Towards Art: Ego Vs. Libido

What are Ego and Libido according to Sigmund Freud(1856-1938)? 

The two are psychological constructs and are sources of energy.


  • Control of consciousness
  • The force that denies and suppresses the unconscious
  • Protected by suppressions
  • Slowly educated by the influence of external necessity to the appreciation of reality
  • Full of Law
  • Mediates between instincts to morality and life demands

The ego is an illusion


  • Fund of energy
  • Always seeks satisfaction
  • Seeks to return to happy times
  • Frustrated by reality

Both forces might and inevitably clash with each other, and a conflict arises. After the conflict, the libido is suppressed and the unconscious takes over.  The ideas of the libido are caged in the unconscious. The situation then is similar to dream formation.
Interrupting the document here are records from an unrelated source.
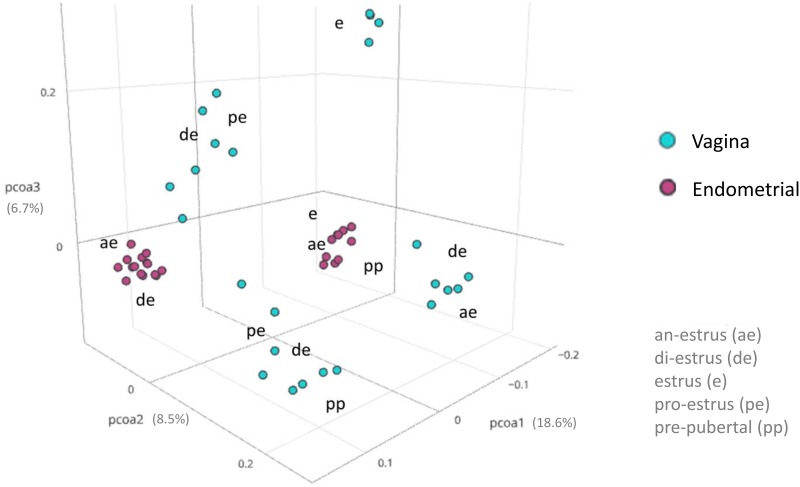
Principal Coordinates Analysis (PCoA).Distribution of bacterial communities based on the tissue and stage of estrous cycle. Community composition is measured using a UniFrac-weighted matrix. Vaginal samples are in blue and endometrial samples are in red. Anestrus-(ae), estrus-(e), diestrus-(de), pro-estrus-(pe) and pre-pubertal-(pp).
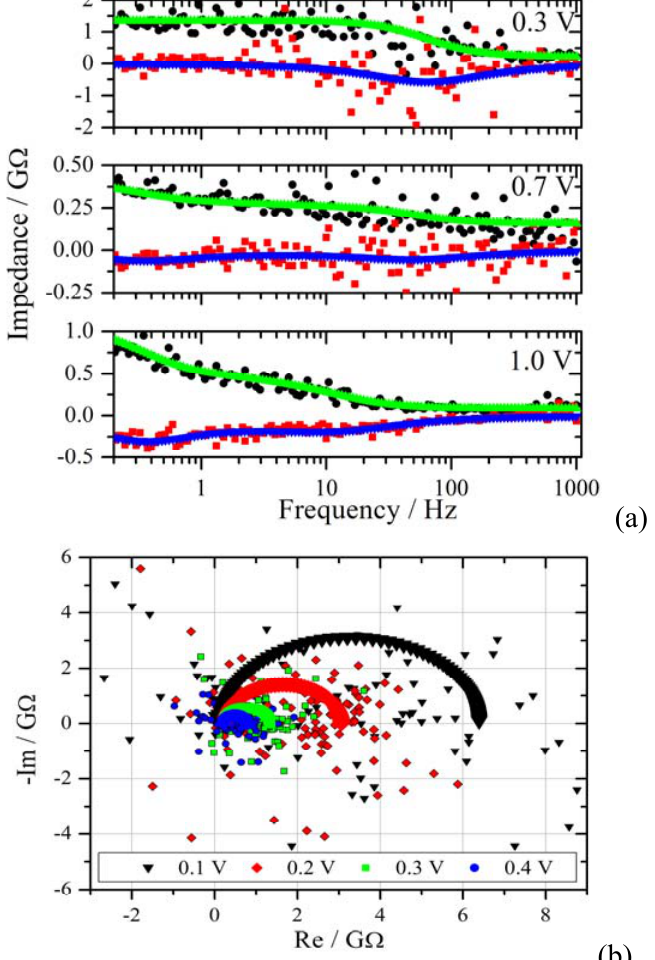
Figure 6. ( a ): Bode plot of the impedance spectra from the measurements of Figure 4 with a voltage step from zero to 0.3 V, 0.7 V and 1.0 V. The upper curves are the fits of the real part to the experimental data (black dots), the lower curves and red squares represent the imaginary part. Note the different Y-scales for the impedance; ( b ): Nyquist diagram of the experimental and the simulated impedance spectra for the voltage steps given in the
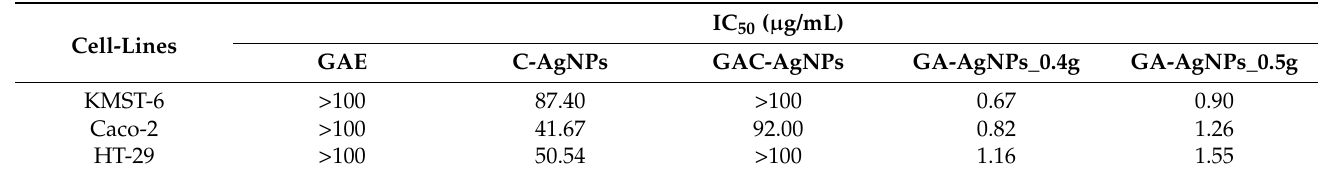
Table 6. The IC 50 values of treatments against different cell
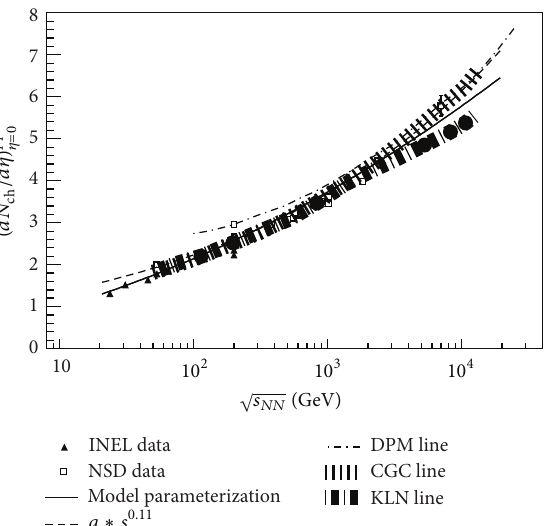
Figure 2: Variations of the charged hadrons pseudorapidity density at midrapidity in 𝑝 - 𝑝 collisions as a function of c. m. energy. Data is taken from [99–112].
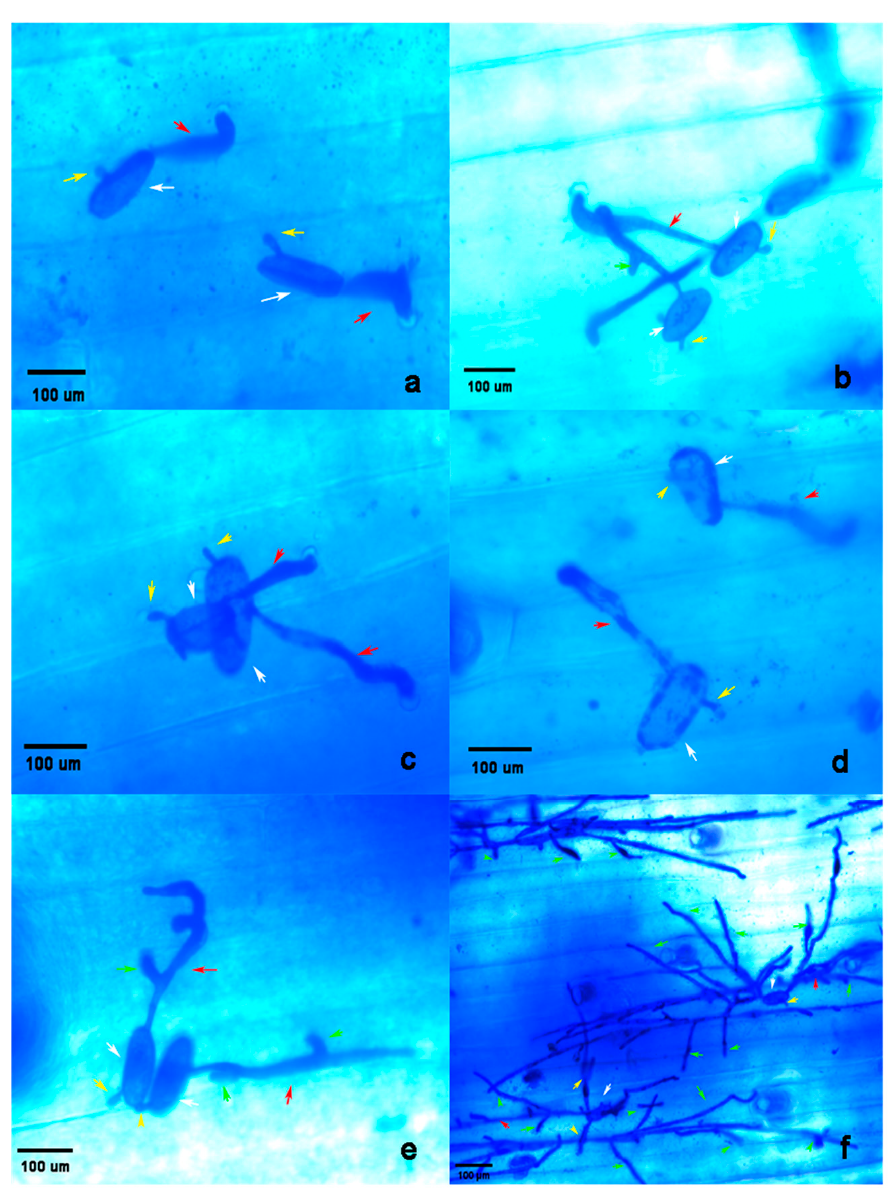
Figure 7. Developmental states of the conidiospores 25 h and 72 h after inoculation on leaves of the translocation lines. ( a ) Spores 25 h after inoculation on leaves of the translocation lines A303. ( b ) Spores 72 h after inoculation on leaves of the translocation lines A303. ( c ) Spores 25 h after inoculation on leaves of the translocation lines B303. ( d ) Spores 72 h after inoculation on leaves of the translocation lines B303. ( e ) Spores 25 h after inoculation on leaves of Wan7107. ( f ) Spores 72 h after inoculation on leaves of Wan7107. White arrows point to spores, yellow arrows point to primary germinal tubes, red arrows point to appressorium, and green arrows point to secondary hyphae.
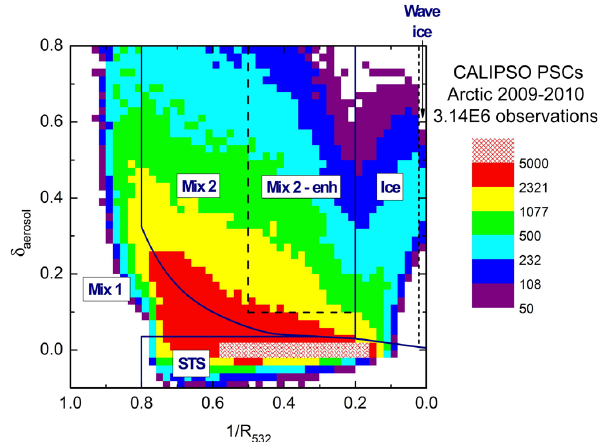
Fig. 1. Composite 2-D histogram of all CALIOP PSC observations during the 2009–2010 Arctic winter in the δ aerosol vs. 1 /R 532 co- ordinate system, with the solid black lines denoting the boundaries of the six PSC composition domains defined by P09 and the dashed boxes denoting the domains of the two new composition sub-classes defined by P11. The histogram bin size is 0 . 02 × 0 . 02 (both unit- less) and the color scale indicates the number of cloud observations falling within each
The Ego follows the suppression by a counter siege, but the suppressed libido strives and keeps seeking satisfaction even if partial and regressed.

The unresolved conflict and suppression might continue to develop to a neurosis that includes these symptoms:

  • Cripple
  • Distaste and suffering 
  • No connection to external reality
  • Result of conflict aroused by a new form to gratify libido
  • Causes Injury: Psychic exertion cost + Further exertion to combat

The Neurotic is held fast somewhere in his past. 
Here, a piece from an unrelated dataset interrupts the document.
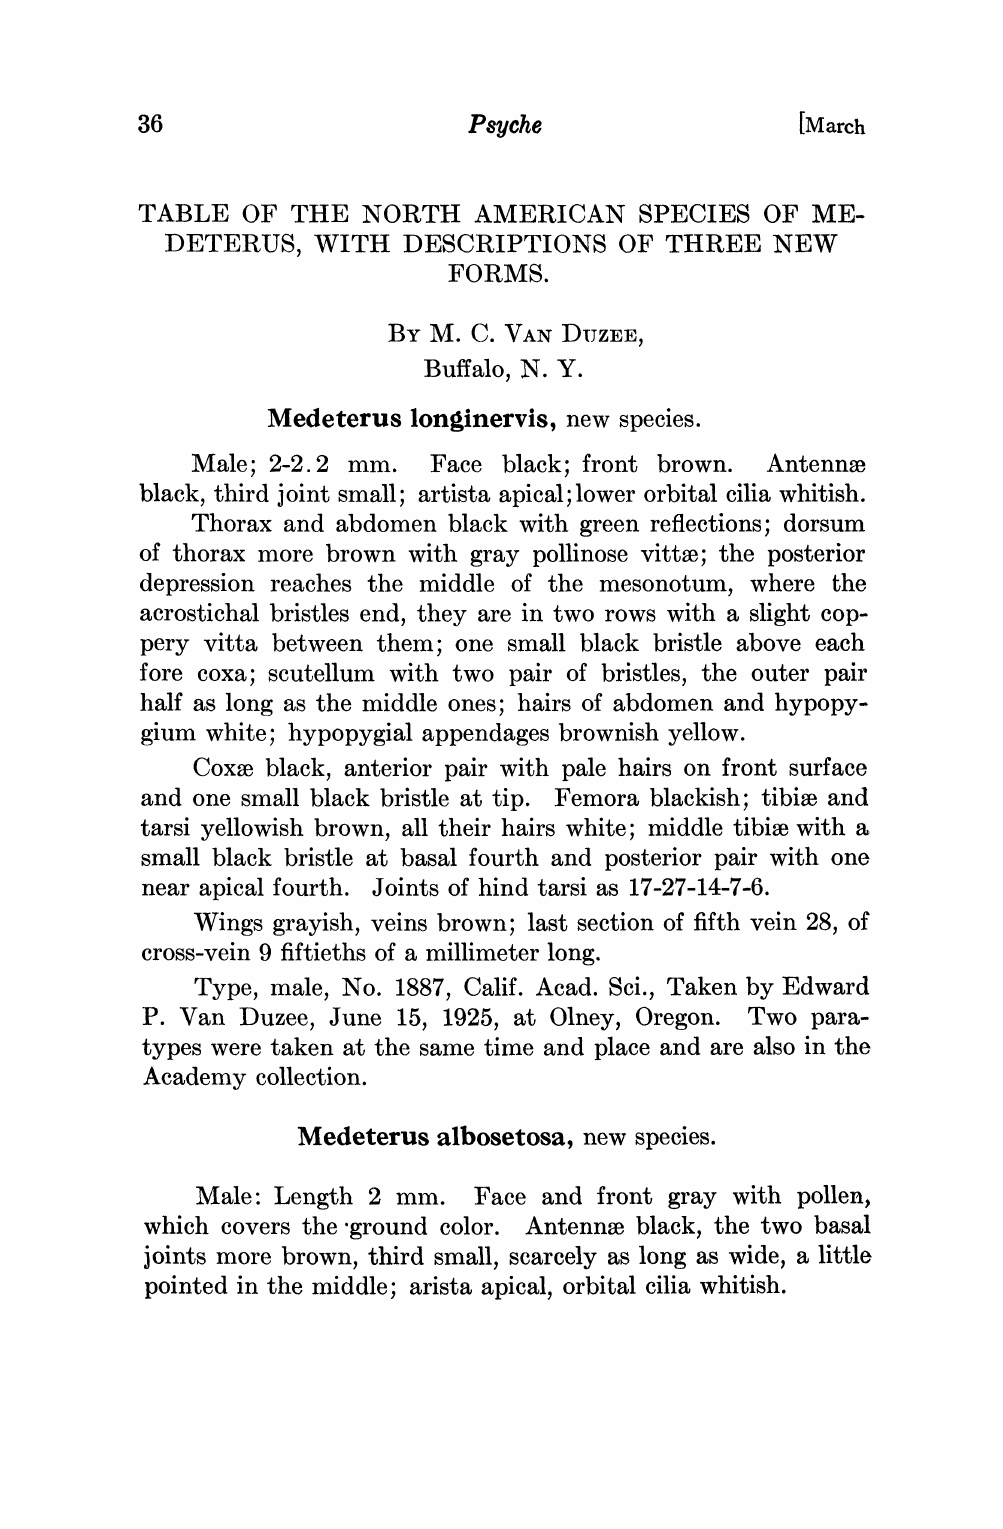
TABLE OF THE NORTH AMERICAN SPECIES OF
Phantasies start to evolve, as a way of the libido to stay alive and seek its desires. By the use of imagination, man enjoys freedom from external compulsion.  The libido wants to return to phantasies, as an intermediate step to symptom development, and that can be processed wisely by the practice of Art.

The use of Art can bring imagination to reality.

The Artist according to Freud, is an early introvert who is impelled by powerful instinctive needs. The Artist is able to utilize the collective phenomena of internal conflicts towards reality. He eliminates the personal elements of his imagination so others can feel shared experiences.

He is able to mold specific material to the faithful image to the creatures of imagination and thus releases suppressions for himself, and also makes it possible for others to obtain solace for their own unconscious suppressions.